Right before we all inevitably enter the gates of hell, you can bet we’ll pass by a large pile of smoldering, filthy, and recently ablaze hoverboards. Luckily, such a collection was recently seized by British officials, so we now know exactly what the end looks like.

Last week, trading standards officers in Surrey, England snapped up a cadre of 90 hoverboards imported from Hong Kong. After the motorized jackass chariots passed through Heathrow Airport, they ended up at an inspection point in Surrey, where officials realized they were all kinds of fucked up.


“The boards were found to have defective battery packs and other faulty features which could have led to them exploding without warning,” the Surrey County Council said on Thursday.

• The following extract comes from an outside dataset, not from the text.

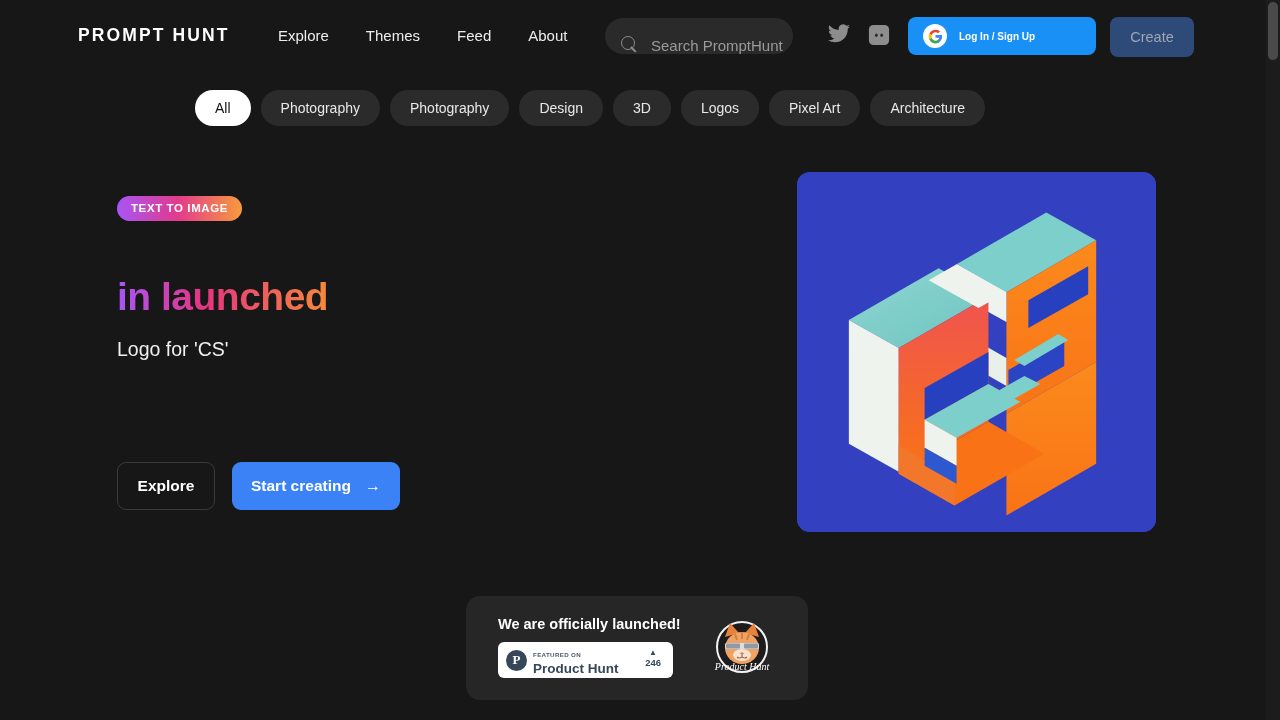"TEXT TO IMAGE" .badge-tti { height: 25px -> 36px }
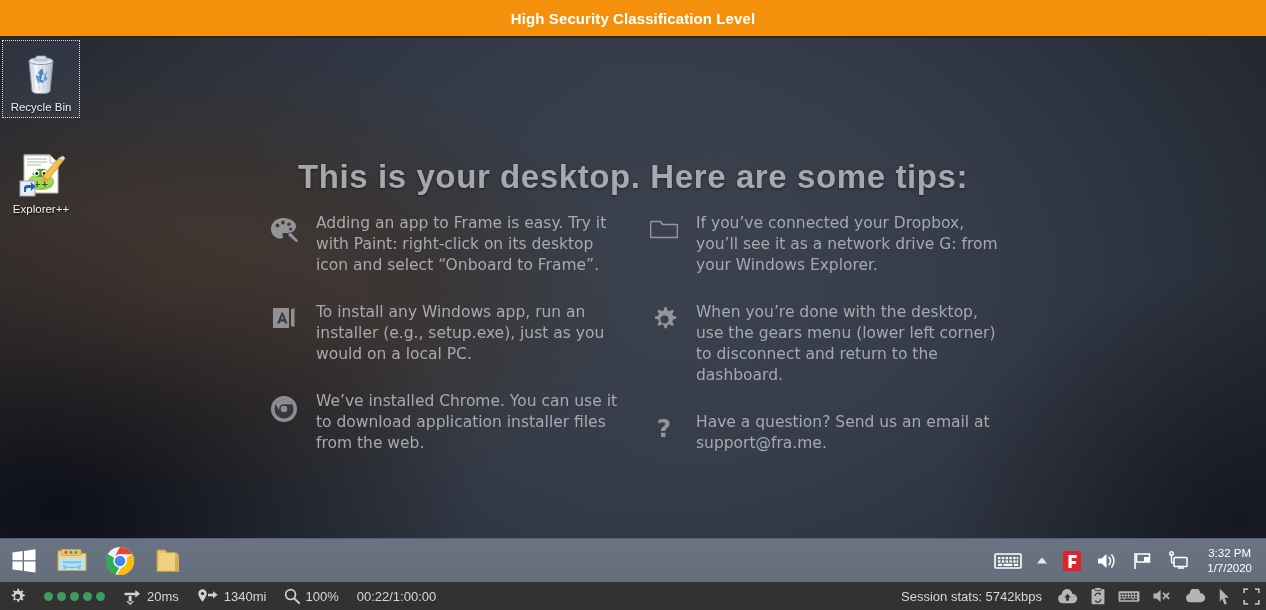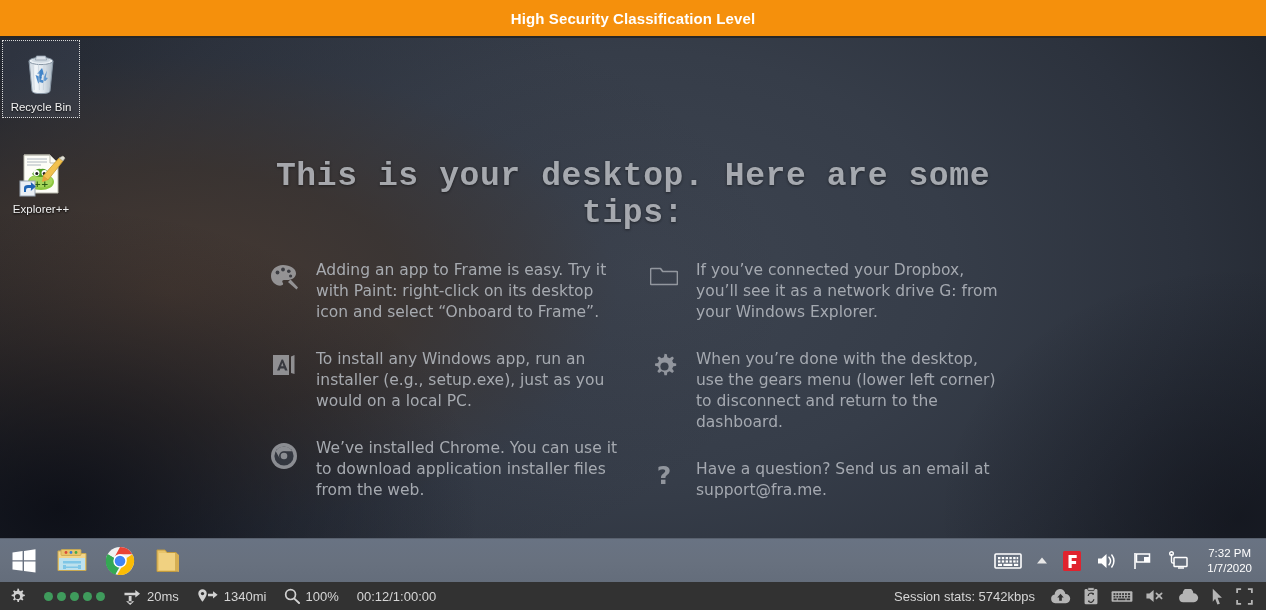"This is your desktop. Here" #tips-heading { font-family: Liberation Mono, monospace -> Liberation Sans, sans-serif; margin-bottom: 28px -> 17px }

As a precautionary measure, the boards were destroyed to ensure they wouldn’t cause memory loss or other forms of bodily harm to members of the unsuspecting public.

But to make matters worse—or better, depending on your perspective—some of the hoverboards actually caught fire when officials attempted to destroy them. (Does this mean they’re becoming sentient? Oh god.)


“Some caught fire and had to be doused with a powder-based fire extinguisher,” the council said.

The sad, sad bones of the remaining hoverboards were subsequently crushed and recycled. Another 50 were confiscated while officials try to figure out exactly what’s going on.

The best solution? Burn them. Burn them all, before they burn us.